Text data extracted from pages
•••

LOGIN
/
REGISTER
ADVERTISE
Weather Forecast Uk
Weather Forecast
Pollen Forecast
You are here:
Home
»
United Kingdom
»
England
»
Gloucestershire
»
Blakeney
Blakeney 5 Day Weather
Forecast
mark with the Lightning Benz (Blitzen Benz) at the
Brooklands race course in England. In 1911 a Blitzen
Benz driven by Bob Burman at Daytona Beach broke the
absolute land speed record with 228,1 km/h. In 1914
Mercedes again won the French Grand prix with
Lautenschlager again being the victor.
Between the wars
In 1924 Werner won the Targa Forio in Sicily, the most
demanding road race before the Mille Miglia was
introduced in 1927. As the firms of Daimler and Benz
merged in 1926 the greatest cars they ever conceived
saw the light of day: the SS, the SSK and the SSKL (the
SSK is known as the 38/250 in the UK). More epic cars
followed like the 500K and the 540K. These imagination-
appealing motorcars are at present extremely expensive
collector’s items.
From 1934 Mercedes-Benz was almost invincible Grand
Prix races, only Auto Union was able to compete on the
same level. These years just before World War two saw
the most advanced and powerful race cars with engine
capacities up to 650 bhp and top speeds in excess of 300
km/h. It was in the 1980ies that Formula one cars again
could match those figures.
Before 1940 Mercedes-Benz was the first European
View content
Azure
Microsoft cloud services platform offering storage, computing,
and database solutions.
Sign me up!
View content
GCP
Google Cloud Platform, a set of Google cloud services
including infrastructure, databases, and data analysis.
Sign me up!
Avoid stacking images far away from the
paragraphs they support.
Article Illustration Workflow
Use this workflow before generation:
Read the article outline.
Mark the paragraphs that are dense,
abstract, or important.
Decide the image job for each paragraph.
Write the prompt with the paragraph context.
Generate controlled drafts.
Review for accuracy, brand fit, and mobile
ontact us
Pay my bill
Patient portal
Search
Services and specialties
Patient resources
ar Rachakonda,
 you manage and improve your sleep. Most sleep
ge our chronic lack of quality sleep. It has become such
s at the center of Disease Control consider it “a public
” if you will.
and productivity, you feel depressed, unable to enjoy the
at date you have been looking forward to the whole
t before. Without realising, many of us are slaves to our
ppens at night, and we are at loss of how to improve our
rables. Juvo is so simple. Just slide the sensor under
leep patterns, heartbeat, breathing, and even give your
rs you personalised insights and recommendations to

•••

PROBLEM DESCRIPTION: Reproduce every one of the lines above verbatim, in their original order.

WRITTEN ANSWER:
LOGIN
/
REGISTER
ADVERTISE
Weather Forecast Uk
Weather Forecast
Pollen Forecast
You are here:
Home
»
United Kingdom
»
England
»
Gloucestershire
»
Blakeney
Blakeney 5 Day Weather
Forecast
mark with the Lightning Benz (Blitzen Benz) at the
Brooklands race course in England. In 1911 a Blitzen
Benz driven by Bob Burman at Daytona Beach broke the
absolute land speed record with 228,1 km/h. In 1914
Mercedes again won the French Grand prix with
Lautenschlager again being the victor.
Between the wars
In 1924 Werner won the Targa Forio in Sicily, the most
demanding road race before the Mille Miglia was
introduced in 1927. As the firms of Daimler and Benz
merged in 1926 the greatest cars they ever conceived
saw the light of day: the SS, the SSK and the SSKL (the
SSK is known as the 38/250 in the UK). More epic cars
followed like the 500K and the 540K. These imagination-
appealing motorcars are at present extremely expensive
collector’s items.
From 1934 Mercedes-Benz was almost invincible Grand
Prix races, only Auto Union was able to compete on the
same level. These years just before World War two saw
the most advanced and powerful race cars with engine
capacities up to 650 bhp and top speeds in excess of 300
km/h. It was in the 1980ies that Formula one cars again
could match those figures.
Before 1940 Mercedes-Benz was the first European
View content
Azure
Microsoft cloud services platform offering storage, computing,
and database solutions.
Sign me up!
View content
GCP
Google Cloud Platform, a set of Google cloud services
including infrastructure, databases, and data analysis.
Sign me up!
Avoid stacking images far away from the
paragraphs they support.
Article Illustration Workflow
Use this workflow before generation:
Read the article outline.
Mark the paragraphs that are dense,
abstract, or important.
Decide the image job for each paragraph.
Write the prompt with the paragraph context.
Generate controlled drafts.
Review for accuracy, brand fit, and mobile
ontact us
Pay my bill
Patient portal
Search
Services and specialties
Patient resources
ar Rachakonda,
 you manage and improve your sleep. Most sleep
ge our chronic lack of quality sleep. It has become such
s at the center of Disease Control consider it “a public
” if you will.
and productivity, you feel depressed, unable to enjoy the
at date you have been looking forward to the whole
t before. Without realising, many of us are slaves to our
ppens at night, and we are at loss of how to improve our
rables. Juvo is so simple. Just slide the sensor under
leep patterns, heartbeat, breathing, and even give your
rs you personalised insights and recommendations to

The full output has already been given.